**Problems and tasks**:
1 > From the article on Anan, list every Nagano Prefecture municipality named as bordering the town.
2 > Carry on the article on Anan from its last sentence.

**Selected excerpt**:
[Start of section]

Anan (阿南町, Anan-chō) is a town located in Nagano Prefecture, Japan. As of 1 April 2019, the town had an estimated population of 4,616 in 2058 households, and a population density of 38 persons per km^{2}. The total area of the town is 123.07 sqkm.

==Geography==
Located at the southern tip of Nagano Prefecture, Anan is surrounded by the Japanese Alps. The center of the town located on the right bank of the Tenryū River.

===Climate===
The town has a climate characterized by hot and humid summers, and cold winters (Köppen climate classification Cfa). The average annual temperature in Anan is 11.7 °C. The average annual rainfall is 2023 mm with September as the wettest month. The temperatures are highest on average in August, at around 23.6 °C, and lowest in January, at around 0.0 °C.

===Surrounding municipalities===
- Aichi Prefecture
  - Toyone
- Nagano Prefecture
  - Achi
  - Hiraya
  - Shimojō
  - Tenryū
  - Urugi
  - Yasuoka

== Demographics ==
Per Japanese census data, the population of Ana has been declining over the past 70 years.

[End of section]

**Listed records**:
[Start of section]

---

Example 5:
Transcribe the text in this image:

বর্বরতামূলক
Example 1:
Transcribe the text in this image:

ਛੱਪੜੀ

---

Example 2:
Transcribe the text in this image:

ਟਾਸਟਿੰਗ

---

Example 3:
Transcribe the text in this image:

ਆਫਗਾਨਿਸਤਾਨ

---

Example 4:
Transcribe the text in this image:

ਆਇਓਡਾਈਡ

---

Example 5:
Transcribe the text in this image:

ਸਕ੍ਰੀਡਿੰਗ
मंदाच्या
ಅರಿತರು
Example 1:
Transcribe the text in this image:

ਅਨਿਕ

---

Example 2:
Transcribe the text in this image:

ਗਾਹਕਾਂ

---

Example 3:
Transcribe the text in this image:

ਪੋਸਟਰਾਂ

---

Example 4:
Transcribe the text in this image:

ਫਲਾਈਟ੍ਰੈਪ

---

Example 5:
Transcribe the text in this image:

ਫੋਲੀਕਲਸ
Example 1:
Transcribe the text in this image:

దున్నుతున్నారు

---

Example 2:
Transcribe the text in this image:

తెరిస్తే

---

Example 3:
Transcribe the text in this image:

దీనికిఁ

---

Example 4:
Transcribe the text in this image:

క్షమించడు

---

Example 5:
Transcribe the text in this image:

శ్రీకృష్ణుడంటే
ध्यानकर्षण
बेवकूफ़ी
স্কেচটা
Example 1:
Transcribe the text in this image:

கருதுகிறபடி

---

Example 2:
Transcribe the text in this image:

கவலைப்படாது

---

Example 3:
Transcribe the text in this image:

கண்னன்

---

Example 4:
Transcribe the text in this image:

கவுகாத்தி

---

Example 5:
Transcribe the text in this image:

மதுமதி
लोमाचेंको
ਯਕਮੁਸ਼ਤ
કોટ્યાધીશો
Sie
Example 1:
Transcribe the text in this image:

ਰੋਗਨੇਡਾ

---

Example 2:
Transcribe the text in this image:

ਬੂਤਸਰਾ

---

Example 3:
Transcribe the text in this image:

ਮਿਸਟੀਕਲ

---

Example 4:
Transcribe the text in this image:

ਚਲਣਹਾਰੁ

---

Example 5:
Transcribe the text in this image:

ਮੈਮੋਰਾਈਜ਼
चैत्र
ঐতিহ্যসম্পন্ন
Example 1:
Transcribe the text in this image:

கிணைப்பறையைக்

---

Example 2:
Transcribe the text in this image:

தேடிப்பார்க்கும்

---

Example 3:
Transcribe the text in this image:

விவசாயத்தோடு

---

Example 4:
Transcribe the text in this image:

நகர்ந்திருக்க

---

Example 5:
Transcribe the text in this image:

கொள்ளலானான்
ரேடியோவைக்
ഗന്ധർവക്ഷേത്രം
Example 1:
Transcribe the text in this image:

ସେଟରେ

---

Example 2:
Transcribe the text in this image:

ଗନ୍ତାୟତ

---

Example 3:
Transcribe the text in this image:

[End of section]

**Task-by-task outputs**:
1 > Achi, Hiraya, Shimojō, Tenryū, Urugi, Yasuoka

2 >
==History==
The area of present-day Anan was part of ancient Shinano Province. The modern town was established on July 1, 1957, by the merger of the villages of Oshimojo, Wago and Asage.

==Education==
Anan has four public elementary schools and two public junior high schools operated by the town government. The town has one public high school operated by the Nagano Prefectural Board of Education.

==Transportation==
===Railway===
- The town does not have any passenger railway service.